** Data extracts follows **

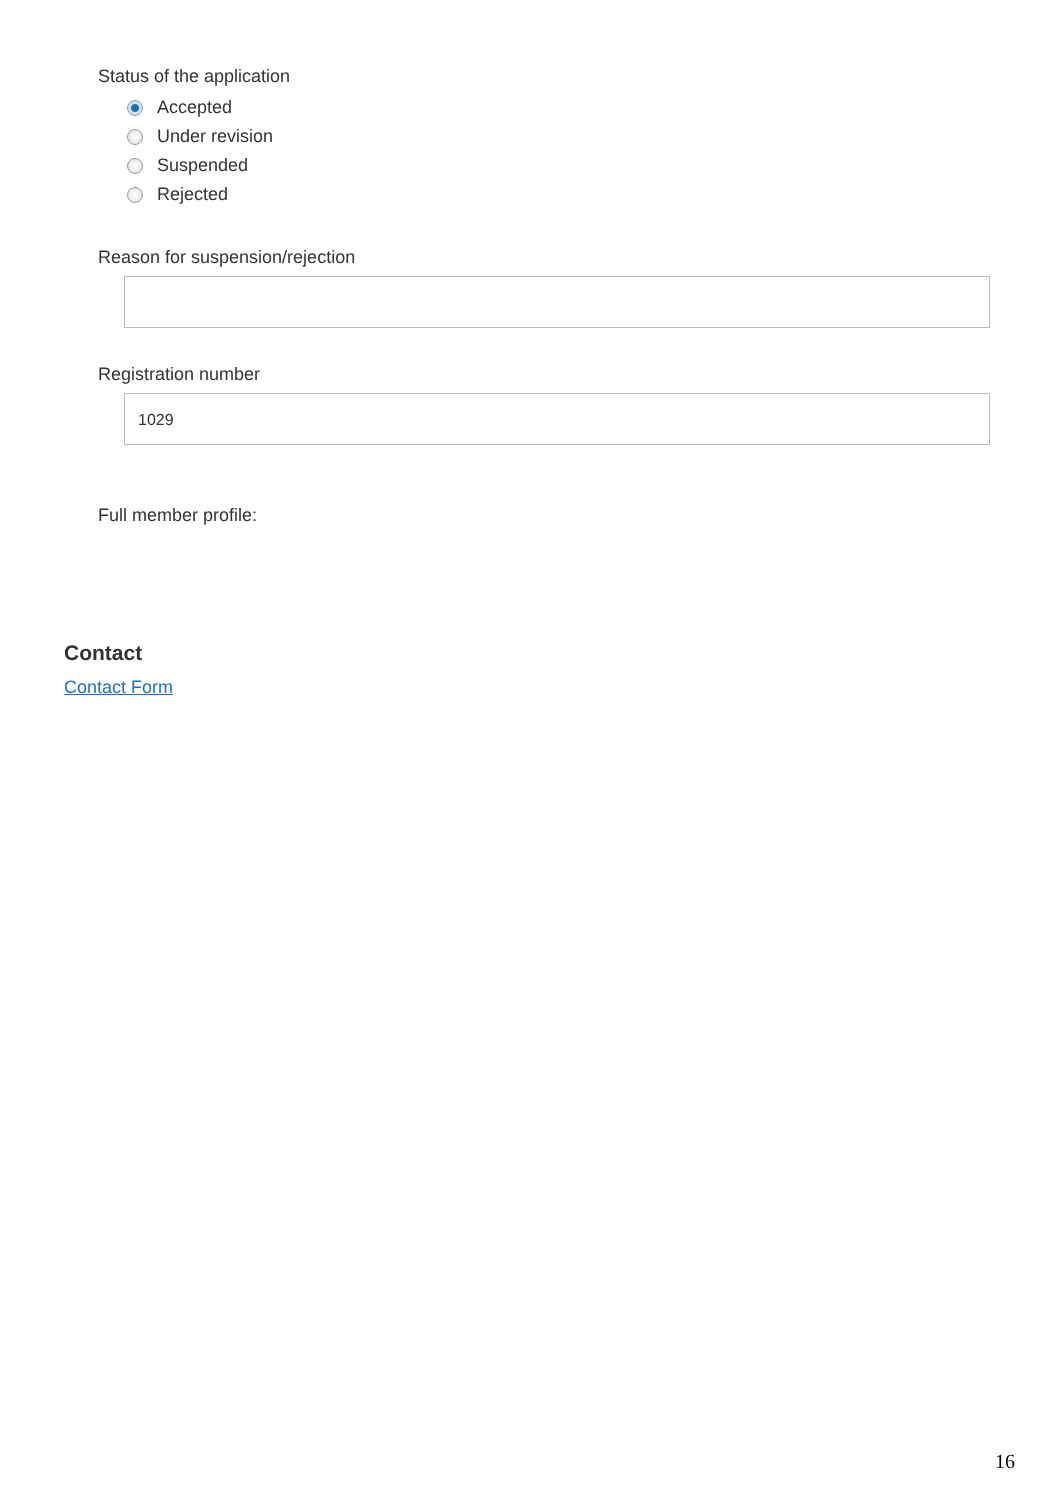Status of the application
Accepted
Under revision
Suspended
Rejected
Reason for suspension/rejection
Registration number
1029
Full member profile:
Contact
Contact Form
16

** End of Data extracts **

▸ What this task involves: Set down the entire material verbatim, with each picture left out.

▸ Answer to this exercise:
Status of the application
Accepted
Under revision
Suspended
Rejected
Reason for suspension/rejection
Registration number
1029
Full member profile:
Contact
Contact Form
16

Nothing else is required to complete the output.